Oxygenation of trans polyunsaturated fatty acids by lipoxygenase reveals steric features of the catalytic mechanism.

Lipoxygenase, a nonheme iron dioxygenase, catalyzes the oxygenation of 1,4-diene units in polyunsaturated fatty acids, forming conjugated diene hydroperoxides as the primary products. The naturally occurring all-Z geometry for the olefins in the polyunsaturated fatty acid has long been thought to be a substrate requirement for the enzyme.

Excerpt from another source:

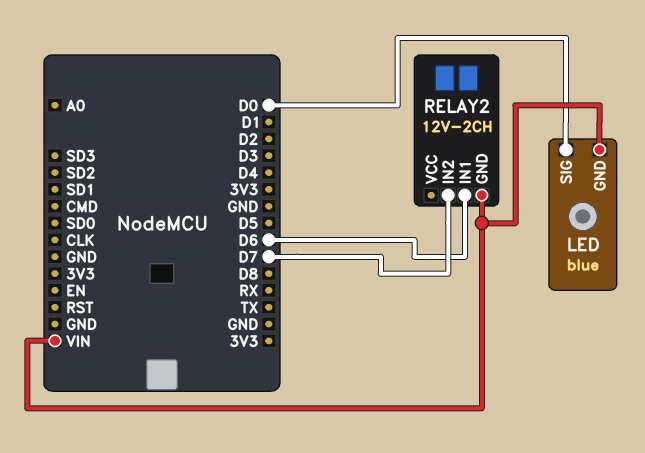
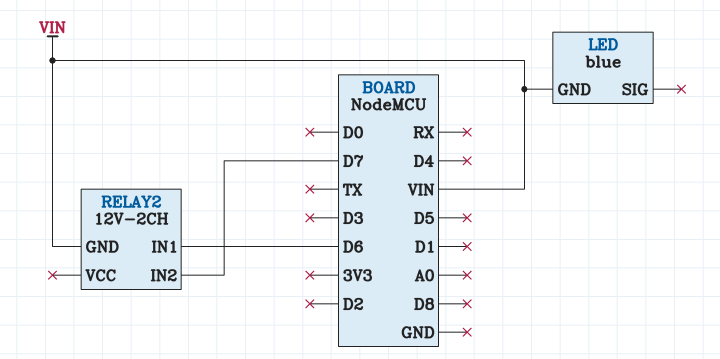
LED pin SIG: D0 -> none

A rigorous test of this hypothesis using the two isomeric (9E,12Z)- and (9Z,12E)-9,12-octadecadienoic acids was carried out. Both isomeric substrates were found to be catalytically oxygenated by soybean lipoxygenase 1 at a significant fraction of the rate of the reaction of the natural substrate, linoleic acid. Product determinations revealed that a thermodynamically unfavorable E to Z isomerization at the 9,10-position occurred when (9E,12Z)-9,12-octadecadienoic acid was converted into the 13-hydroperoxide by lipoxygenase 1. Determination of the stereochemistry at the oxygenated position in the products indicated that a comparable isomerization at the 12,13-position did not occur when the 9Z,12E isomer was employed. The distribution of products obtained from oxygenation at the 9-position supported the hypothesis that the enzyme catalyzes the reaction in one of two substrate orientations, conventional and head to tail reversed. The observations can be understood on the basis of the steric demands on intermediates in the proposed mechanism of action as well as by catalysis by the active-site iron atom.